Tendência autoritária pode ser invertida, como no Brasil

A chave para um desenvolvimento menos autocrático continua sendo o compromisso civil das pessoas que se engajam a favor de eleições livres, liberdade de imprensa e separação de poderes. Se houver uma pressão contínua nesse sentido, a defesa contra as tendências autocráticas poderá ser bem-sucedida.

O estudo cita o Brasil como um dos exemplos globais em que tendências autocratas foram vencidas pela força das urnas. “Há razões para se ter esperança, uma vez que é possível inverter a tendência.

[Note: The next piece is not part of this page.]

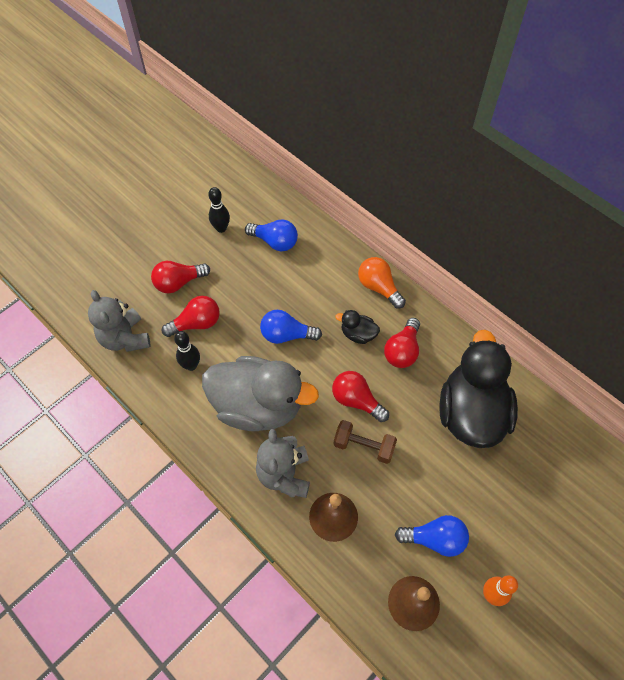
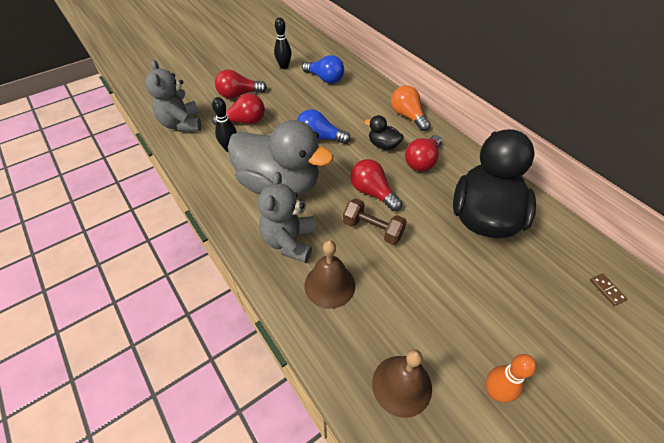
camera: 10 degrees right, 10 degrees down
(434, 539) = (434, 323): blue light bulb -> none
(586, 477) = (607, 290): none -> brown domino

É o que demonstram atualmente os exemplos dos países em transição, Brasil e Polônia, onde a população votou contra as forças autoritárias”, afirma a Fundação Bertelsmann no comunicado que acompanha do lançamento do estudo.

Mesmo assim, o Brasil, que até poucos anos atrás era considerado pelo estudo uma “democracia estável” continua sendo classificado no BTI 2024, como ocorreu na edição de 2022, entre as “democracias defeituosas”, observando que, no período analisado, “a tendência negativa de governança esteve associada” ao populista Jair Bolsonaro.

“No Brasil, Lula está enfrentando a bagunça deixada pela era Bolsonaro. Até que ponto ele pode se desvencilhar dessa dinâmica ‘amigo-inimigo’ e oferecer soluções transversais confiáveis será fundamental para despolarizar o Brasil”, afirma a Bertelsmann, se referindo à polarização política que ainda existe no país.

Órgãos de controle e eleições livres

“Para combater a erosão da democracia, são necessários órgãos de controle, como o Judiciário, o Parlamento e a imprensa. Eleições livres, embora muitas vezes apenas parcialmente justas, também deram início a um ponto de inflexão em alguns países do leste da Europa Central e do Sudeste Europeu, como a República da Moldávia, a Macedônia do Norte, a Polônia, a Eslovênia e a República Tcheca, ou na América Latina, como o Brasil, a Guatemala e Honduras”, continua o texto.

“Tendências autoritárias podem ser interrompidas nas urnas”, diz Hauke Hartmann, especialista da Fundação Bertelsmann. “Isso requer a mobilização da sociedade civil antes das eleições e um retorno ao Estado de direito após as eleições.”

Já as influências culturais ou religiosas desempenham um papel menor. Em outras palavras, será que os países muçulmanos, como os da região do Golfo, conseguem reverter tendências autocráticas? “Não vejo por que isso não funcionaria. Tomemos como exemplo Taiwan ou a Coreia do Sul, que foram governados de forma autocrática por um longo período e inicialmente foram modernizados economicamente. E agora são democracias muito estáveis e bem-sucedidas. Não há nenhum automatismo que impeça isso”, diz Sabine Donner à DW.

Bons exemplos: Coreia do Sul, Costa Rica, Chile, Uruguai

Portanto, a conclusão do estudo é que todos os países ainda se saem melhor com a democracia e o Estado de direito. O comunicado de imprensa que acompanha a publicação do Índice de Transformação 2024 afirma o seguinte sobre países como Coreia do Sul, Costa Rica, Chile, Uruguai e Taiwan: “Ancorados no Estado de direito e estrategicamente alinhados, sua governança não apenas garante bons resultados em educação e saúde e na melhoria dos padrões de vida, mas também no fortalecimento da democracia.”

E, de acordo com o estudo, onde a democracia já está funcionando, os governos precisam buscar o consenso dos setores mais amplos possíveis da população mais do que nos anos anteriores. Mesmo que isso esteja se tornando cada vez mais difícil em um clima cada vez mais polarizado.